The scripting documentation on constant force is a little light. Can I take line segments defined by vextor3's and apply them as (appropriate to fiction) constant forces on objects?
Thanks!
--Goody!
Answer by Bampf · Nov 19, 2009 at 02:36 AM
First have a look at the documentation for Rigidbody.AddForce.
Note that the first parameter is a vector along which the force is to be applied. This force will be applied at the object's center of gravity - it won't start spinning, just moving in the indicated direction.
To apply a force that is offset from the center of gravity, see Rigidbody.AddForceAtPosition. This will move and spin your object. The "position" parameter in this case might be the point on the "force line" that is closest to your object, but you can probably get away with using other positions, for example, if the points defining your "force path" are close together, you might be able to use the nearest one.
To get the direction to apply the force, subtract the first point (A) (of the force line segment) from the next point along the path (B). This gives you a vector that represents the direction from point A to point B.
Nailed it! Subtracting a from b seems to do the trick! Thanks!
Answer by runevision · Nov 18, 2009 at 02:11 PM
Well, you probably want to check how close the leaf is to the "water-line", and only apply the force if the leaf is sufficiently close. You can write a function that calculates the distance between a line segment and a point.
However, rather than doing this 100% through scripting, you might want to consider this approach instead:
Make a box trigger object. Scale it to be thin and long, almost like a line, except that you can control the thickness. You could make it long along the Z axis and thin in the X and Y axis.
Now make a script on this line with a OnTriggerStay function that applies a force to the GameObject (leaf) that hit the trigger - you can just apply the force along the z axis of the object.
This way you can setup the position and alignment of the "water-line" in the Scene view, and also control the exact width. Furthermore, it requires much less math than if you wanted to script it all, and is also more efficient if you have many "water-lines" at once (unless you know how to optimize the code properly, which is even more work).
I think for the leaf interacting with the line I'm going to try fiddling with larger or smaller than you'd expect collision. Thanks for the suggestion but the line can, and most likely will, curve multiple times as the user will be defining it with a touch drag on an Iphone screen. I'll re-ask my original question another way: Is there a way to apply a constant force on an object that's "push direction" is defined by two pre-existing vextor3's?

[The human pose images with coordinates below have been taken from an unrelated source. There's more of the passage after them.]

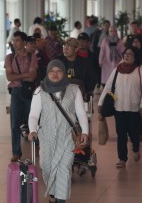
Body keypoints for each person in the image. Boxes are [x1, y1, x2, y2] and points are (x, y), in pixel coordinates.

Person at [28, 59, 89, 203]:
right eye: (52, 71)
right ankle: (53, 192)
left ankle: (61, 199)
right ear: (47, 73)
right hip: (46, 136)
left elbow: (81, 113)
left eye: (59, 71)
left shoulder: (74, 90)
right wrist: (32, 130)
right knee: (46, 166)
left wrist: (85, 131)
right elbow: (34, 114)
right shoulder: (39, 91)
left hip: (67, 136)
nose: (55, 74)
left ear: (64, 73)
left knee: (64, 168)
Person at [98, 47, 142, 168]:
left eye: (130, 54)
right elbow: (108, 88)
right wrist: (101, 103)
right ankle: (122, 158)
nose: (126, 56)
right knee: (121, 134)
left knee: (134, 133)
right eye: (125, 54)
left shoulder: (139, 71)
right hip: (119, 108)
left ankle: (136, 149)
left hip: (134, 109)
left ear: (135, 57)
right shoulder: (117, 70)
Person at [5, 31, 38, 162]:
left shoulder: (31, 57)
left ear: (24, 43)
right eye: (14, 40)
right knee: (15, 123)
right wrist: (25, 75)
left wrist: (17, 76)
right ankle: (16, 152)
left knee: (33, 121)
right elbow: (9, 77)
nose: (14, 42)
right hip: (16, 92)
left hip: (29, 91)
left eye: (17, 40)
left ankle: (38, 148)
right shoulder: (9, 57)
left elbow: (33, 75)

Thinking about Rune's approach, there's no reason the box triggers couldn't be defined dynamically by your script. (Although to do so you still need same math.) With this approach you could create a static test case in the editor; once working, then create the boxes dynamically. Your test case should try a lot of boxes, just to make sure it'll perform... I think in the end both approaches are a similar amount of work, but for a game with static paths that can be created ahead of time in the editor, Rune's approach might be easier.
I've considered that approach as well but I worry that I'll be drawing 50+ little colliders and kill frame rate. If I can't get it going with raycasting I'll try that next. Rune, any idea how to detect when it's near the line andd draw it in to the center of the line? Two or three lines running parallel? :)
If you want to go the non-box approach, you can follow the link I just added in the answer. It has some line segment to point distance solutions. As for drawing the leaf closer to the line, that's a closely related problem of finding the closest point on a line segment, and then adding a force that pushes it towards that point.